8.1 Предисловие. Ревностно соблюдаемая воинская дисциплина обеспечила власть римлян над всей Италией, над многими городами, великими царями, могущественными народами, воротами Понтийского пролива, уничтоженными границами в Альпах и Таврии, и превратила маленькое поселение Ромула в вершину всего круга земель. Все триумфы пребывают в недрах воинской дисциплины, так что приступаю к изложению законов о триумфах.
8.1. Многие полководцы желали быть награжденными триумфом даже за пустячные сражения. Чтобы им противостоять, был принят закон, согласно которому право на триумф даровалось лишь тому, кто уничтожит в одном сражении не менее пяти тысяч врагов. Ибо наши предки полагали, что украшение нашего Города — не число триумфов, но их слава. Менее знаменательный закон о награждении лавровыми венками был забыт, но затем поддержан другим законом, внесенным народными трибунами Луцием Марием и Марком Катоном. Согласно ему, подлежали наказанию те полководцы, которые отваживались в официальном донесении сообщать сенату неверное число убитых врагов или пропавших граждан: от них требовалось немедленно по прибытии в Город поклясться перед квесторами, что записанные ими для сената данные о тех и других верны.[162]
8.2. После этих законов есть смысл рассказать о судебном процессе, на котором триумфальное право оспаривалось и победило в прениях между самыми высокопоставленными людьми. Консул Гай Лутаций и претор Квинт Валерий уничтожили крупный пунийский флот близ Сицилии, и в связи с этим сенат постановил предоставить триумф консулу Лутацию.[163] Когда же Валерий запросил для себя то же право, Лутаций ответил, что нечестиво для триумфа ставить на один уровень более высокую и более низкую ветви власти. Дебаты настойчиво продолжались. Валерий призвал Лутация к торжественной клятве, что пунийский флот действительно был уничтожен под его командованием. Лутаций не колеблясь подтвердил это. Судьей в их споре был назначен Атилий Калатин, и при нем Валерий сообщил, что раненый консул все сражение пролежал на носилках, а ответственность за командование принял на себя он. Тогда Калатин, прежде чем Лутаций поведал свою версию, сказал: «Ответь, Валерий, если вы двое, имея разные мнения, спорите насчет того, кому следует приписать успех битвы, то как по-твоему, что ценится выше: команды консула или претора?» Валерий ответил, что он не оспаривает первенство консульских полномочий. «А теперь так, — сказал Калатин, — допустим, ты получил два взаимоисключающих приказания, какому из них ты скорее последуешь?» «Конечно, консульскому», — ответил Валерий. «Вот теперь понятно, — сказал Калатин, — раз уж я взялся рассудить вас насчет того, чьи команды и предсказания первичны, и ты признался, что в обоих случаях консульские, для меня сомнений не осталось. Поэтому, Лутаций, хотя ты еще ничего не сказал, я склоняюсь в твою пользу». Удивительным образом был решен этот открытый спор: судья добился права высочайшей чести для более достойного Лутация, но и на Валерия не легло пятно бесчестия, хоть он и домогался награды за храбрую и успешную битву не совсем законным путем.

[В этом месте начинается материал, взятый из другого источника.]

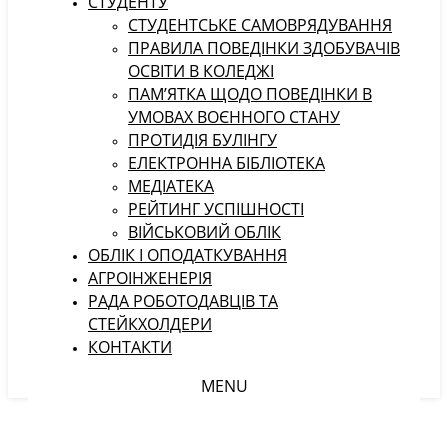
СТУДЕНТУ
CТУДЕНТСЬКЕ САМОВРЯДУВАННЯ
ПРАВИЛА ПОВЕДІНКИ ЗДОБУВАЧІВ
ОСВІТИ В КОЛЕДЖІ
ПАМ’ЯТКА ЩОДО ПОВЕДІНКИ В
УМОВАХ ВОЄННОГО СТАНУ
ПРОТИДІЯ БУЛІНГУ
ЕЛЕКТРОННА БІБЛІОТЕКА
МЕДІАТЕКА
РЕЙТИНГ УСПІШНОСТІ
ВІЙСЬКОВИЙ ОБЛІК
ОБЛІК І ОПОДАТКУВАННЯ
АГРОІНЖЕНЕРІЯ
РАДА РОБОТОДАВЦІВ ТА
СТЕЙКХОЛДЕРИ
КОНТАКТИ
MENU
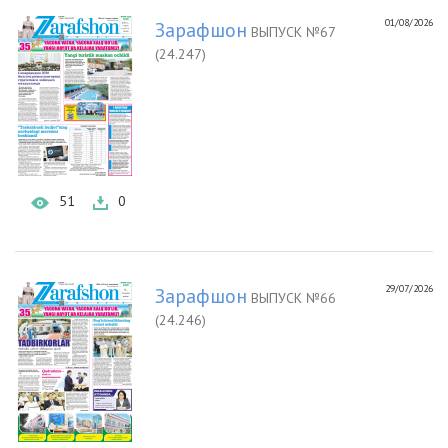
01/08/2026
Зарафшон
ВЫПУСК №67
(24.247)
51
0
29/07/2026
Зарафшон
ВЫПУСК №66
(24.246)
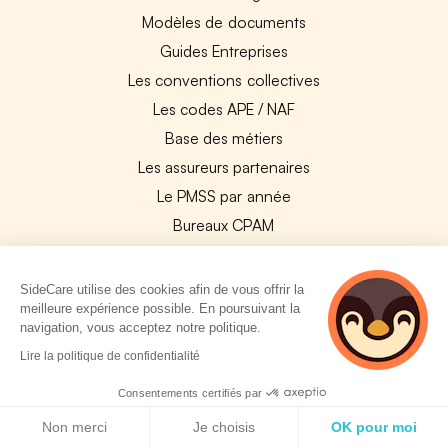
Modèles de documents
Guides Entreprises
Les conventions collectives
Les codes APE / NAF
Base des métiers
Les assureurs partenaires
Le PMSS par année
Bureaux CPAM
Les codes CCAM
Les OPCO
SideCare utilise des cookies afin de vous offrir la
meilleure expérience possible. En poursuivant la
Tops assurances par secteur
navigation, vous acceptez notre politique.
Réseaux de soins
2 personnes
Lire la politique de confidentialité
Boîte à outils santé
consultent
actuellement cette
Consentements certifiés par
Les garanties des assurances entreprises
page
Politique de cookies
Non merci
Je choisis
OK pour moi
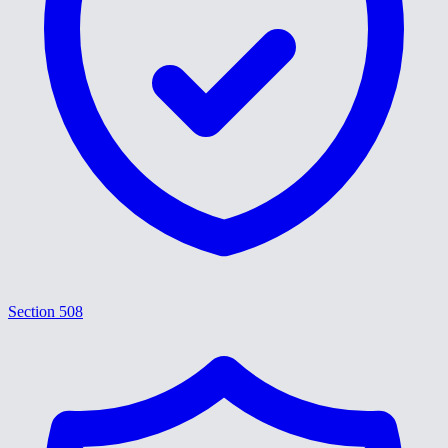
Section 508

8.3. А вот что делать с Гнеем Фульвием Флакком, который презрительно отверг столь желанную честь триумфа, предоставленного ему сенатом за успешные военный действия? Можно сказать, что он не ожидал большего, по сравнению с тем, что случилось. Ибо, как только он вошел в Город, его подвергли общественному суду и изгнали. Так что своим выокомерием он оскорбил религиозные чувства, а вину искупил наказанием.[164]
8.4. Более мудрыми оказались Квинт Фульвий, захвативший Капую, и Луций Опимий, заставивший сдаться жителей Фрегелл[165], когда обратились к сенату с просьбой о триумфе. Обоим было чем гордиться, но ни один не достиг желаемого, и не из-за ревностного отношения сената к этому делу и нежелания допустить в курии подобное, но в силу четкого следования закону, который предполагал награждение триумфом только в случае расширения границ государства, а не возвращения того, что ранее принадлежало римскому народу. В этом есть существенное различие: прибавить что-либо или вернуть то, что было отобрано, подобно тому как есть разница между началом благодеяния и концом несправедливости.